Excerpt to read -
------------------------

Copenhagen Roller Derby
- Metro area: Copenhagen
- Country: Denmark
- Founded: 2009
- Teams: All Stars (A team) All Stars B (B team)
- Track type(s): Flat
- Venue: DGI-byen
- Affiliations: WFTDA
- Website: www.copenhagenrollerderby.com

= Copenhagen Roller Derby =

Women's flat track roller derby league

Copenhagen Roller Derby (CRD) is a women's flat track roller derby league based in Copenhagen, Denmark. Founded in 2009, the league consists of two teams, which compete against teams from other leagues. Copenhagen Roller Derby is a member of the Women's Flat Track Derby Association (WFTDA).

==History==
The league was founded in September 2009 by Charlie Hedman, a Swedish skater who had returned from a visit to the United States. Their internet posts calling for skaters to join the new league was seen by Ana Killingspree, a former skater with the Mad Rollin' Dolls who was then living in Aarhus. Together, the two built Copenhagen Roller Derby, which played its first bout in June 2010, winning against the Hamburg Harbor Girls. The league then played seven bouts in 2011, facing the Royal Windsor Rollergirls, Gent Go-Go Rollergirls, Bedfordshire Rollergirls, Berlin Bombshells, Crime City Rollers, Stockholm Roller Derby, Kallio Rollin Rainbow and the Hamburg Harbor Girls.

------------------------

Data excerpts -
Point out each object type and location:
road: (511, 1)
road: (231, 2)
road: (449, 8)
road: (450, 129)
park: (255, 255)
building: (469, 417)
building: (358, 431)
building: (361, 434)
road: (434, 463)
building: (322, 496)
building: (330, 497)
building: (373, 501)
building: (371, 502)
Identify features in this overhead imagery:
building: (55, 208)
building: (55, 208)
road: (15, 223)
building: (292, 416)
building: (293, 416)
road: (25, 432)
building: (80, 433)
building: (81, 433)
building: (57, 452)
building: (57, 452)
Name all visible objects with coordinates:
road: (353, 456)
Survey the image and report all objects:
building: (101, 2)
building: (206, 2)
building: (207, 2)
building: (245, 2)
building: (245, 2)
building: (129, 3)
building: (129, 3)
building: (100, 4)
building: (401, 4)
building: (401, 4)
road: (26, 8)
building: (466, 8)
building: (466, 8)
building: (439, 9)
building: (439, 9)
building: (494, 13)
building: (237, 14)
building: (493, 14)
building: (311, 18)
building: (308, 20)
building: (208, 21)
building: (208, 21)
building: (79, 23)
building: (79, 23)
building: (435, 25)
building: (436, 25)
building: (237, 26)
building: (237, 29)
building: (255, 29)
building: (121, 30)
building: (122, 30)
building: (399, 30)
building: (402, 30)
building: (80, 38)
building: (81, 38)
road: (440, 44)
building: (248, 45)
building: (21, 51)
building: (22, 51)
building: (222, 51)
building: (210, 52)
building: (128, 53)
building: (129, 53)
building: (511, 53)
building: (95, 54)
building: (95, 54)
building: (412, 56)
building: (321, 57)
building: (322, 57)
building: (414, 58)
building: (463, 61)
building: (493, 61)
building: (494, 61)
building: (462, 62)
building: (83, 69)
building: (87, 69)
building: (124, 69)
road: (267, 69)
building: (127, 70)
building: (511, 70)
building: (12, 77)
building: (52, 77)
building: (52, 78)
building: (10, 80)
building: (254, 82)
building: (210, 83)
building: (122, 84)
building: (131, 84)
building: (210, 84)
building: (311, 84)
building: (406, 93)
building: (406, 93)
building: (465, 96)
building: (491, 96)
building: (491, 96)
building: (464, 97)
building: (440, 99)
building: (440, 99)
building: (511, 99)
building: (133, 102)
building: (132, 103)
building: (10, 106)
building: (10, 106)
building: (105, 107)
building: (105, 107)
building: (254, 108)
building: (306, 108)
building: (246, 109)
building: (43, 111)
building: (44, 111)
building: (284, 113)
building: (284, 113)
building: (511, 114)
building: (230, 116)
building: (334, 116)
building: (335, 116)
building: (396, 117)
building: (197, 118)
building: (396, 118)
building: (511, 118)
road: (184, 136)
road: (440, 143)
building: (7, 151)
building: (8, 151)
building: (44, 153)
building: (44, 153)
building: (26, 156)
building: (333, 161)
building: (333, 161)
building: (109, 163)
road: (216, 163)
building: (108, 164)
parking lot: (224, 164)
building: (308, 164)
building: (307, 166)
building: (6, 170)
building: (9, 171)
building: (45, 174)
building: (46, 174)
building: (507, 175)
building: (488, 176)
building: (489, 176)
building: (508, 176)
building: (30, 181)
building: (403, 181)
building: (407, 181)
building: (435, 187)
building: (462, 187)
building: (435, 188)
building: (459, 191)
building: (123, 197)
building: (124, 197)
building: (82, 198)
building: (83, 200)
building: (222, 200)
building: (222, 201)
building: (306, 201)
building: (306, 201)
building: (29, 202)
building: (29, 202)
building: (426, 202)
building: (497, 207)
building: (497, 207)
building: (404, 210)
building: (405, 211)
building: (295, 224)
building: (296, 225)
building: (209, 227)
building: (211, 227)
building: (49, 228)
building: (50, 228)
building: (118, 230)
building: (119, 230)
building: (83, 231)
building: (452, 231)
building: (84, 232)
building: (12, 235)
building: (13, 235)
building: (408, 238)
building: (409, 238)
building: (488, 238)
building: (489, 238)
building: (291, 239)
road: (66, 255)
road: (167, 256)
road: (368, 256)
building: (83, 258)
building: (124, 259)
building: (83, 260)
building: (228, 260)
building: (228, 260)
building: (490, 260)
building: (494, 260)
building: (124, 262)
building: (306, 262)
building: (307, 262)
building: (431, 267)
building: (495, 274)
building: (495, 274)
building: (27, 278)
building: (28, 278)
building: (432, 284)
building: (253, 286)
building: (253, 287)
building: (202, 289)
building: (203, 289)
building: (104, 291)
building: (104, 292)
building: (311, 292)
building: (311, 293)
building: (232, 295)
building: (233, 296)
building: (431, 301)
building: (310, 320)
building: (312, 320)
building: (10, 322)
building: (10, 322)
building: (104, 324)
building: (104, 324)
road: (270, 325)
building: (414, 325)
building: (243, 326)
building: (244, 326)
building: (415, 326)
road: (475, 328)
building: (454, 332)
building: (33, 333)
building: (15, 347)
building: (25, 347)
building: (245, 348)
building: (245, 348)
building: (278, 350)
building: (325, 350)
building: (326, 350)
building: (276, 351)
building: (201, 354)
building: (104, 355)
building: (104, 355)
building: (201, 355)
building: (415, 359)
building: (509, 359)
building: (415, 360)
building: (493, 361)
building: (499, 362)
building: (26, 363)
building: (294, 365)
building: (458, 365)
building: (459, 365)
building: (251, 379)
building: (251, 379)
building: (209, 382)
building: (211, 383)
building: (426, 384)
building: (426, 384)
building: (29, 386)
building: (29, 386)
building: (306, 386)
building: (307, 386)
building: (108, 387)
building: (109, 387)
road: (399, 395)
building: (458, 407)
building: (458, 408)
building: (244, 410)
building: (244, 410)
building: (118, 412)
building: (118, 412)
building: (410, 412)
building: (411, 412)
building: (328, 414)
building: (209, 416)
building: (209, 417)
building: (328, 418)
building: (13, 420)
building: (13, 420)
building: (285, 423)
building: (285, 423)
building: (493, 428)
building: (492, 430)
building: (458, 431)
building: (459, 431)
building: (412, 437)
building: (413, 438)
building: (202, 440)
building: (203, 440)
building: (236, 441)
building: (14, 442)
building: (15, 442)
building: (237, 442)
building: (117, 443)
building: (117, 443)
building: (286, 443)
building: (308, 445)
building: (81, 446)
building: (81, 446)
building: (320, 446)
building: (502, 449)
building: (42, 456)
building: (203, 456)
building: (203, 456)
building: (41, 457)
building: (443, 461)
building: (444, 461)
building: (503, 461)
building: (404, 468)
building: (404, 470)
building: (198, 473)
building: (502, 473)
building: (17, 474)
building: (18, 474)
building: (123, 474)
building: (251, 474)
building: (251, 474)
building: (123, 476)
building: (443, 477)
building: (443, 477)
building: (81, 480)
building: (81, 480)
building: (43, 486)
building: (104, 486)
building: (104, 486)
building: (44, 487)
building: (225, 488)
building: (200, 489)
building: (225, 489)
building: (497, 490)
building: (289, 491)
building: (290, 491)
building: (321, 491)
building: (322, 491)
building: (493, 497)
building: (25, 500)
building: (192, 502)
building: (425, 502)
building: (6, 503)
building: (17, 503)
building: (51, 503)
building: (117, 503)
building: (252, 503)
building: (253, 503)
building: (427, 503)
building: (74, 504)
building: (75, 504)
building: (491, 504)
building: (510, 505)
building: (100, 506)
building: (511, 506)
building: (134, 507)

------------------------

In the Copenhagen Roller Derby article, which team did the league beat in its first bout in June 2010?

The Hamburg Harbor Girls.